Being a Maryland business owner can be rewarding, challenging and stressful at the same time. Whether you’ve been running a company for decades or have recently navigated the startup phases of what you hope will become a successful, long-term endeavor, it’s never too soon to think ahead and plan for the future. A business succession plan is a valuable tool that allows you to control who takes over your business when you’re no longer there.
When you think of retirement, what do you envision regarding the business you’ve worked so hard to establish? A business succession plan allows you to put in writing how you would like your business to transition, as well as whether it will be sold or kept running, who will be in charge, and also, whether you will pass the reins to one or more of your heirs to continue growing your family’s legacy.
Management and ownership are not the same
When executing a plan for the future of your business, it’s important to remember that ownership is separate from management, although in some cases, the same person might carry out both roles. Management refers to the person who oversees the daily function of a company; in fact, many businesses have multiple managers.
Ownership, on the other hand, refers to who has rights and control over a business, including all assets and intellectual property. If you sign a business succession plan, you can specify the person or people who will own or manage your company when you retire or after you die.

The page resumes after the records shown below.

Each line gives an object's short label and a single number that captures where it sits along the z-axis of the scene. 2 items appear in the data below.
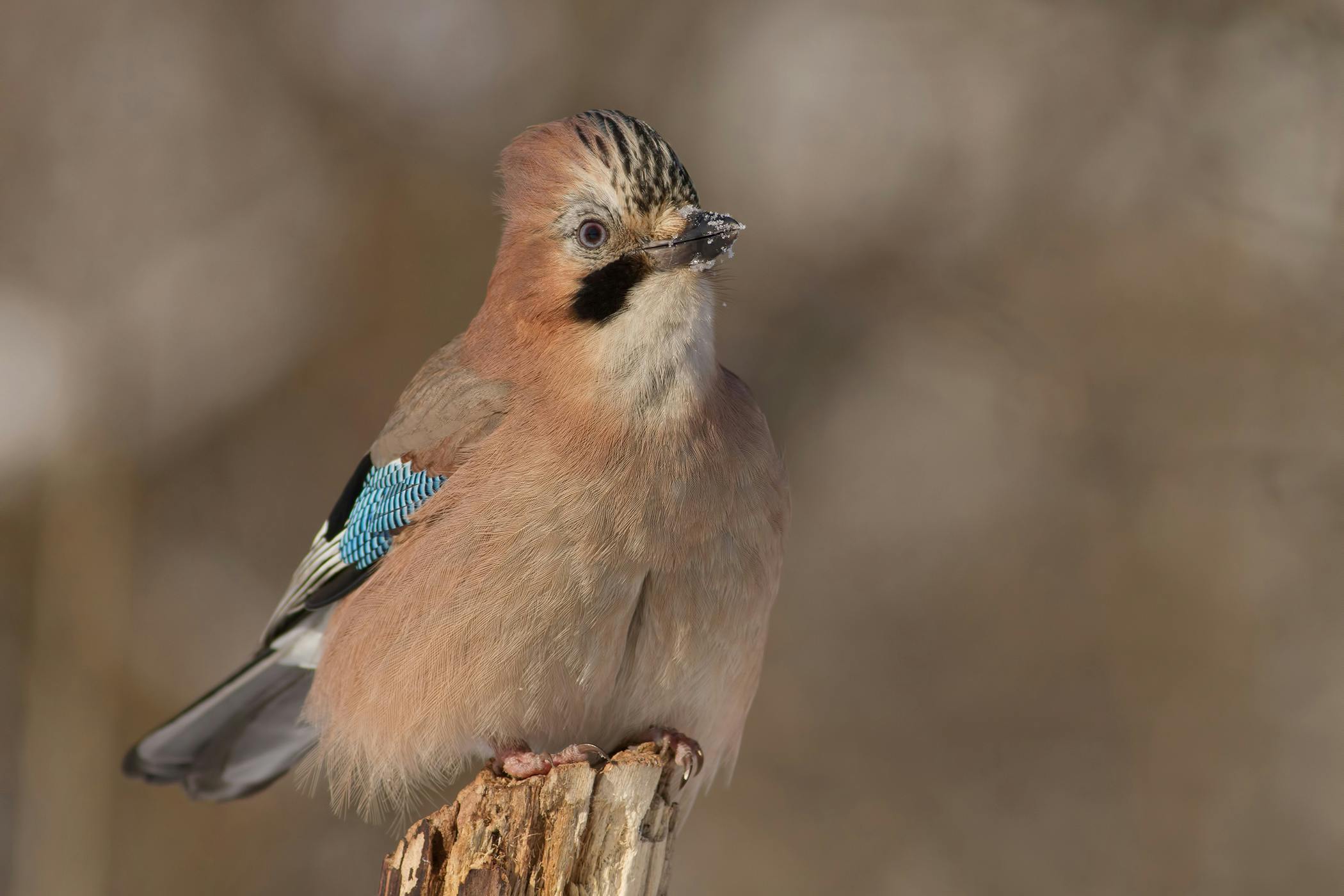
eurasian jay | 5.51
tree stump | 4.84
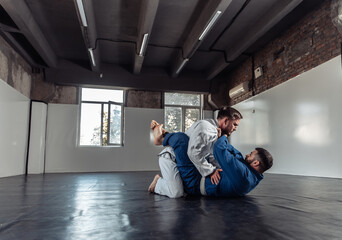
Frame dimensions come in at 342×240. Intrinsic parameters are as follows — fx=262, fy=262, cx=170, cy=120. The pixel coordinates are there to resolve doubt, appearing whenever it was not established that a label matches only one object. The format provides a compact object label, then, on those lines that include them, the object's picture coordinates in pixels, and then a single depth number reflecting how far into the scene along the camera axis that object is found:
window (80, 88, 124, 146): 9.02
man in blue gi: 2.34
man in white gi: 2.46
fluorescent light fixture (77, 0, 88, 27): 4.47
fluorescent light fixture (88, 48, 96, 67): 6.78
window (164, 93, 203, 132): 9.73
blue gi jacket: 2.32
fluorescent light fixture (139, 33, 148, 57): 5.86
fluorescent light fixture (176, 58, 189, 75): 7.20
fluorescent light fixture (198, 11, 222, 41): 4.89
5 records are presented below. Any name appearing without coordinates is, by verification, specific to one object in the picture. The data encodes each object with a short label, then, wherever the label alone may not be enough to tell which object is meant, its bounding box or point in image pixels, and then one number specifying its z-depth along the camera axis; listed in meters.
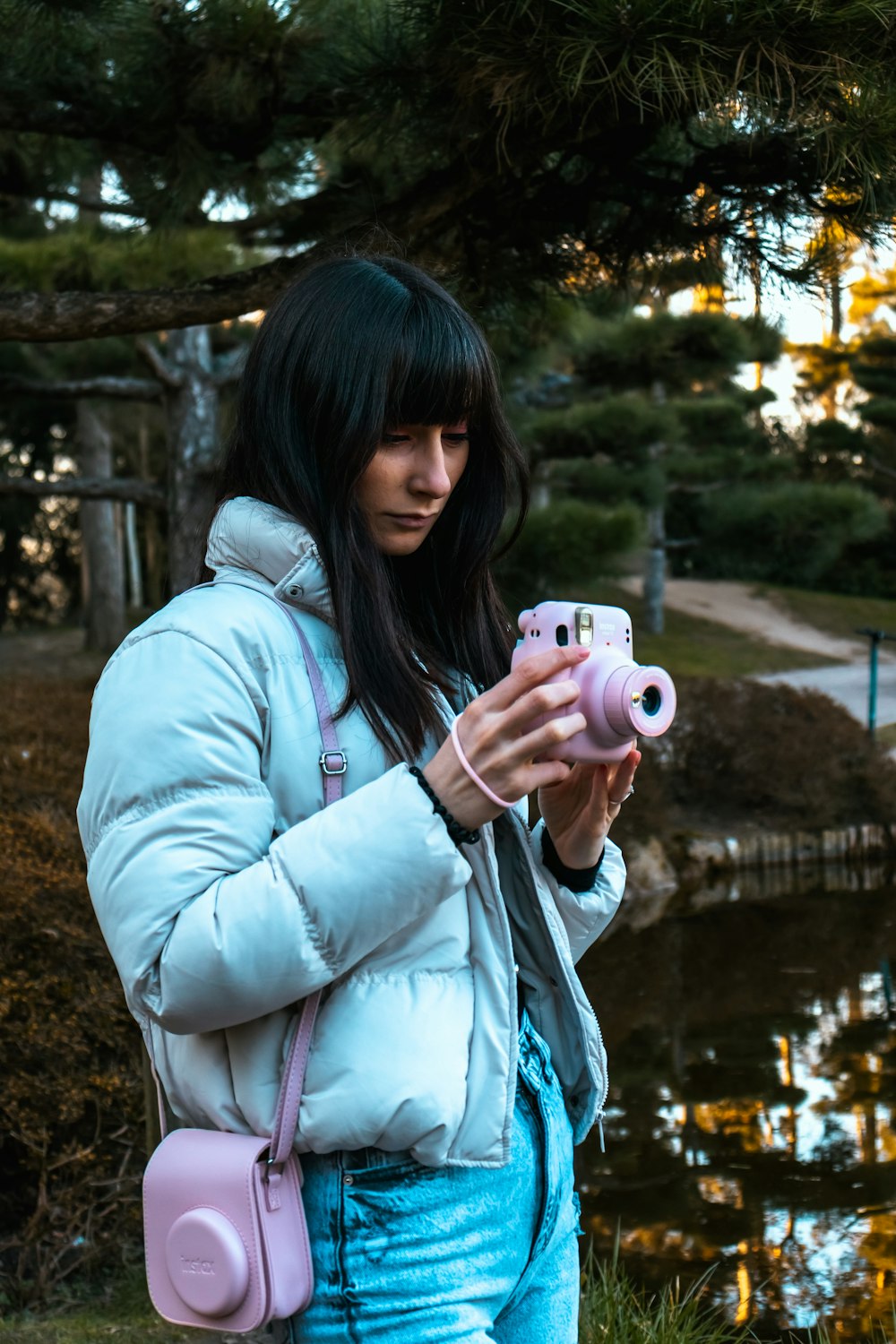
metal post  9.67
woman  1.06
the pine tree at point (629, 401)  10.84
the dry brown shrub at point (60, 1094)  2.86
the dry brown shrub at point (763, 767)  8.36
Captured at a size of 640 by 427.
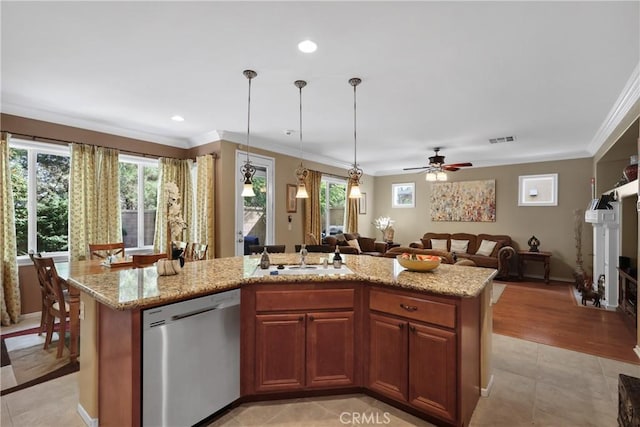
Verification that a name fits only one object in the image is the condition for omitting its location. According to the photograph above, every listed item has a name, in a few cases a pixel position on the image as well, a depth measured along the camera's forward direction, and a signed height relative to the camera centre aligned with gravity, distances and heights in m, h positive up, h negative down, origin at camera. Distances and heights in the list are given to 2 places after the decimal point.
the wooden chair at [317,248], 4.43 -0.49
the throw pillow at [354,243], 7.28 -0.69
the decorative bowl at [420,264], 2.38 -0.39
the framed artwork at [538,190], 6.83 +0.55
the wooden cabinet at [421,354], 1.93 -0.93
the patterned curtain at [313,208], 6.43 +0.11
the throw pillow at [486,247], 6.93 -0.75
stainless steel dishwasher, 1.73 -0.89
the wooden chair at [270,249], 4.32 -0.51
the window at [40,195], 3.96 +0.23
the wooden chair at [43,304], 3.21 -0.95
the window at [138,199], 4.95 +0.23
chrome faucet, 2.67 -0.40
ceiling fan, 5.70 +0.92
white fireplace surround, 4.56 -0.48
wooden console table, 6.36 -0.91
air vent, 5.23 +1.28
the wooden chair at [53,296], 2.90 -0.81
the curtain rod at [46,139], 3.83 +0.95
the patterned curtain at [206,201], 4.97 +0.19
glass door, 5.21 +0.08
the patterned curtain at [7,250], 3.65 -0.45
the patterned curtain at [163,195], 5.14 +0.31
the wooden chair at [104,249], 3.97 -0.47
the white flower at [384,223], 8.84 -0.26
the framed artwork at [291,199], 6.11 +0.28
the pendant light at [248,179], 2.93 +0.35
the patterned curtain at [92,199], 4.15 +0.19
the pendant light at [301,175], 3.04 +0.37
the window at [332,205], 7.59 +0.22
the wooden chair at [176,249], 2.43 -0.29
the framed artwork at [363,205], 8.68 +0.24
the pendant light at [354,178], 3.01 +0.35
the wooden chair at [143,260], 3.18 -0.48
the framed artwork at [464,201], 7.50 +0.32
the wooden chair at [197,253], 4.13 -0.54
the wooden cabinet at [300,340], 2.23 -0.92
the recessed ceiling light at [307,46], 2.39 +1.31
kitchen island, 1.91 -0.78
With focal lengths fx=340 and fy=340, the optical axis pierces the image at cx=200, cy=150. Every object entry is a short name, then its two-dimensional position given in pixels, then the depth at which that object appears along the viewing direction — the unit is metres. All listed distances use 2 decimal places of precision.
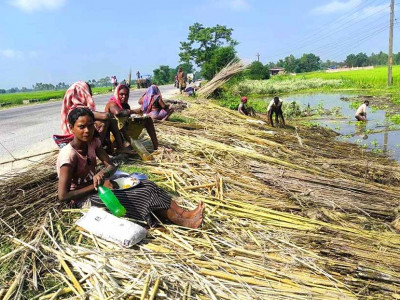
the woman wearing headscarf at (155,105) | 7.02
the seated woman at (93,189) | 2.87
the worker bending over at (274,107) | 9.59
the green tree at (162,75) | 56.29
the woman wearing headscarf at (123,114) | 5.09
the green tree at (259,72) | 45.41
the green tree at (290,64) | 103.67
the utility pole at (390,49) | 26.39
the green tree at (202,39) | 40.00
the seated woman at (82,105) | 4.35
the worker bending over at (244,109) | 10.36
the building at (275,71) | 91.65
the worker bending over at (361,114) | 12.79
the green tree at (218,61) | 22.56
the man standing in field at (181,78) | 18.13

Discuss your business succession plan with your family
Legal processes, such as business succession planning or estate planning, often spark discord among family members, especially if two or more people disagree about an important issue. Discussing your succession plan with your family ahead of time ensures that everyone is aware of your plans for the future of your business.
It can also help you smooth out any wrinkles your plan might have. For instance, you might have a particular person in mind to take over management of your business, only to learn through discussion that he or she is not interested in the position.
Planning ahead enables you to train your successor
When you take time to think about your Maryland business and what you want to happen when you are no longer at the helm, it enables you to play a key role in mentoring the person or people who will take over your company down the line. Being able to share information, give advice and discuss what has worked and not worked to become successful gives your future successors a head start.
Tap into local resources to help form a solid business succession plan
You will no doubt have questions or encounter challenges as you develop a plan of succession for your business. Building a strong support network from the start can help you avoid obstacles and swiftly resolve any legal problems that may arise.
From speaking with other business owners who have created succession plans to seeking recommendations from financial advisers and legal advocates who are well-versed in Maryland business laws, you can be confident that you can create a successful exit strategy, whether you plan to sell your business or keep it in the family.